C’est vrai qu’on peut se laisser distraire et engloutir par la déferlante de données. Il faut savoir passer du big au « small et smart » data, c’est-à-dire à une donnée lisible au service de la stratégie de l’organisation. Le travail peut être celui de recherche d’une aiguille dans une botte de foin, mais c’est surtout un travail de gestion des 4V : Volume Variété Vélocité Véracité. Pour ma part, je considère que la véracité/robustesse des données est essentielle. C’est-à-dire « ne pas se tromper de mesure » et s’assurer que les corrélations mesurées sont reproductibles. Quand on s’occupe des datas dans une organisation, on a en général une idée des indicateurs clefs à suivre.

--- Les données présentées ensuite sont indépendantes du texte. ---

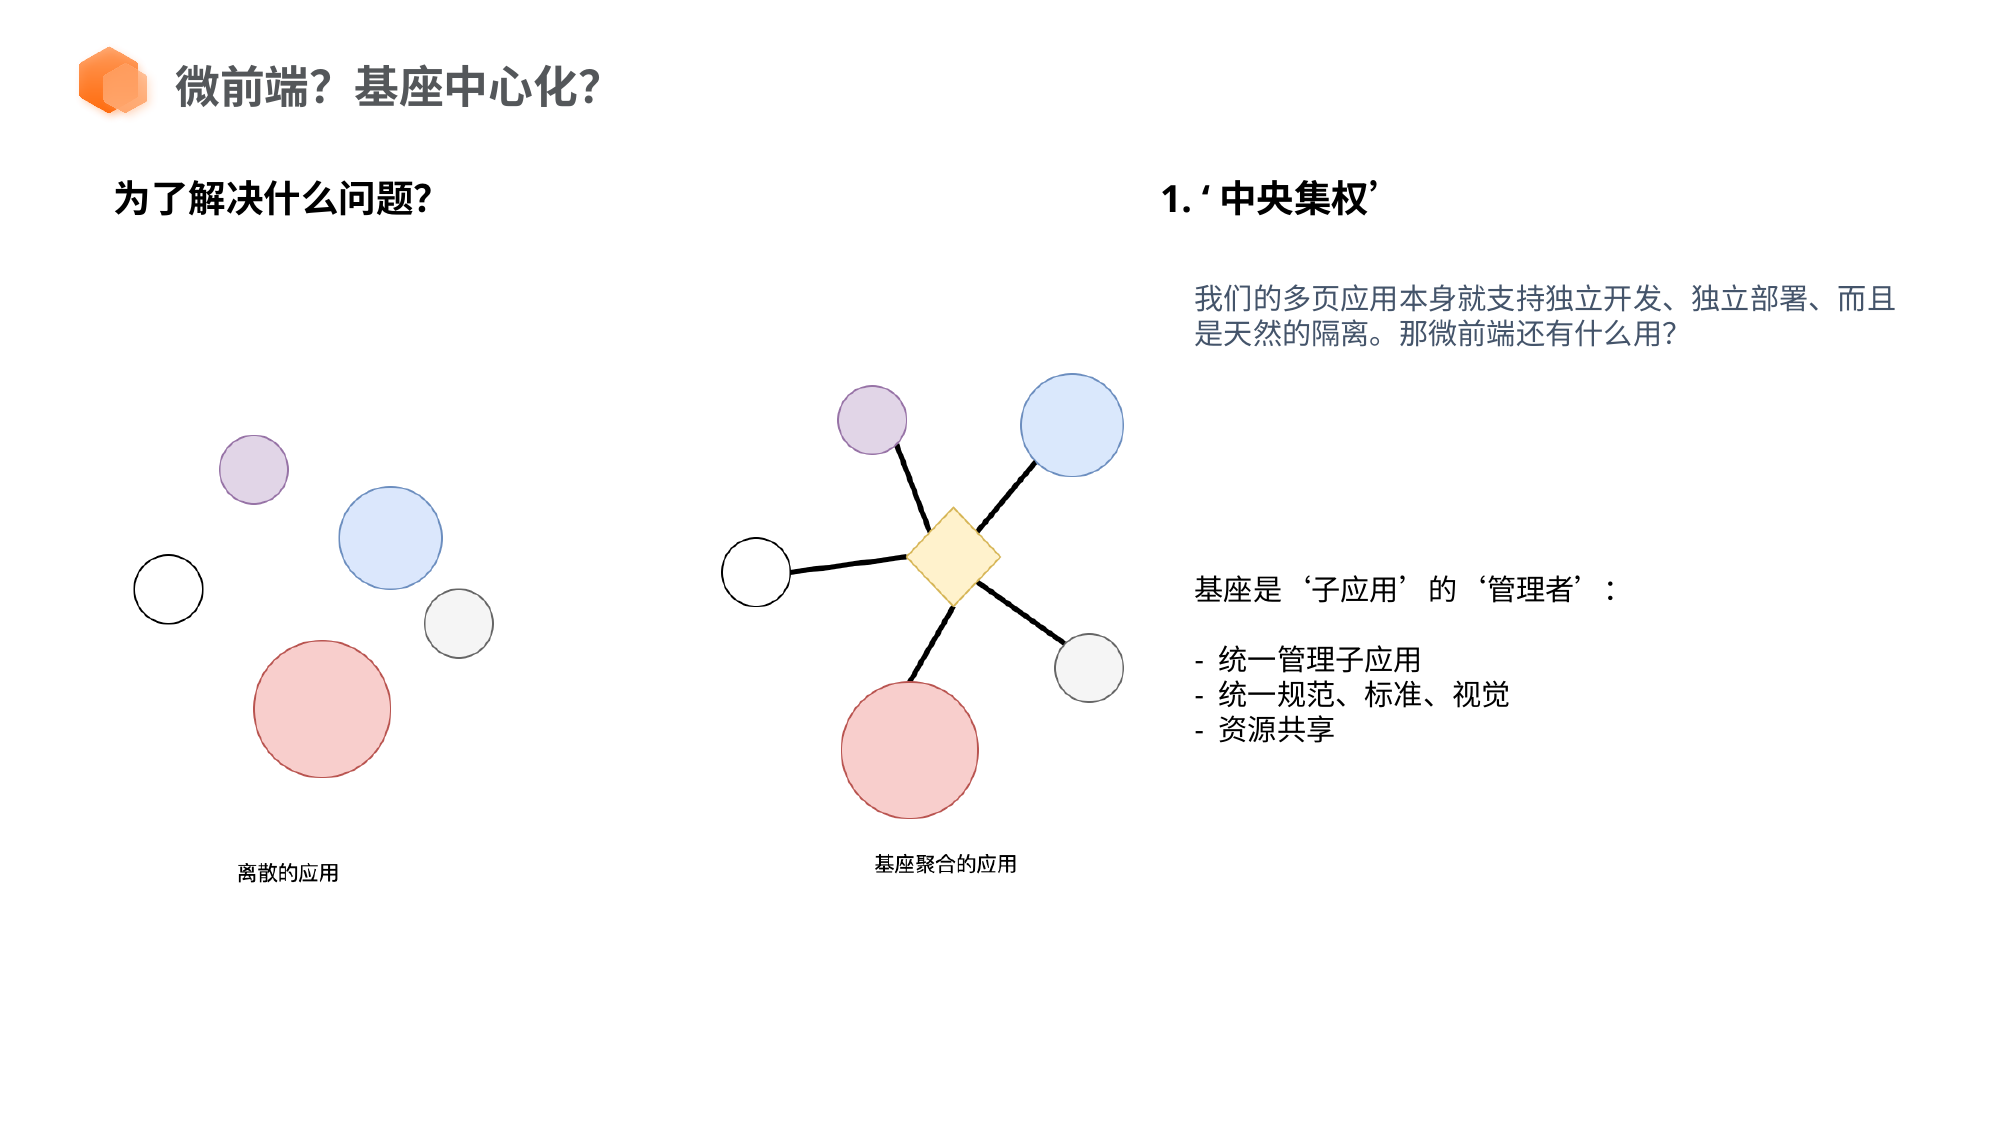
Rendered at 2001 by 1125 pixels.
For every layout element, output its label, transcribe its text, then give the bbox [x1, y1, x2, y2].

text_box 1. ‘中央集权’ [1145, 167, 1422, 228]
list 微前端？基座中心化？ [160, 49, 1921, 123]
text_box 为了解决什么问题？ [99, 167, 467, 228]
text_box 我们的多页应用本身就支持独立开发、独立部署、而且是天然的隔离。那微前端还有什么用？ [1179, 273, 1921, 358]
picture [98, 312, 1164, 907]
text_box 基座是‘子应用’的‘管理者’： - 统一管理子应用 - 统一规范、标准、视觉 - 资源共享 [1179, 564, 1921, 754]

Si je suis par exemple responsable du géomarketing dans un établissement financier, sur les données externes, je vais me concentrer sur la localisation des populations, des revenus et des concurrents. Or, toutes les mesures locales de population revenus concurrence sont entachées d’erreurs ou imprécisions qui, à la marge, peuvent coûter cher. On cherche donc dans le big data les sources ou les proxys qui permettent d’affiner les indicateurs sur leur maille géographique ou sur leur contenu : bien mesurer la population au pâté de maison en infra-quartier, ne pas se tromper sur le géocodage d’un concurrent, bien identifier la population patrimoniale (« riche ») avec les indicateurs de revenu/patrimoine disponibles…
  

Pour le profil, je note que le CIO/DSI a un peu moins le vent en poupe que par le passé. On parle bien du ou de la responsable data : sur LinkedIn, cela donne « Chief Data Officer » ou « Chief Digital Officer ». Il navigue entre l’informatique et le marketing. 1/Il faut qu’il connaisse le métier, qu’il soit issu du business, qu’il connaisse parfaitement les produits/services de son organisation et les processus de stockage de l’information. 2/Une double casquette profil IT & profil Statistique est rare, mais très utile, il connait les infrastructures IT (Hadoop, nosql...), les outils d’intégration, de chargement d’alimentation, d’exploitation traitement modélisation et enfin la dataViz pour l’aspect communication (je range les SIG dans ces 2 dernières catégories). Donc a priori, c’est plutôt un sénior. Mais 3/ C’est pas mal aussi qu’il soit « jeune » (digital native), car mieux familiarisé avec la collecte et les problématiques Web. 4/ et cerise sur le gâteau, c’est bien s’il n’est pas très bien rasé ou barbu (geek), mais dire cela, je vous l’accorde, c’est sexiste. Il faut qu’il ou elle soit concerné et curieux de toutes les nouvelles applications et capteurs qui génèrent des traces, des données.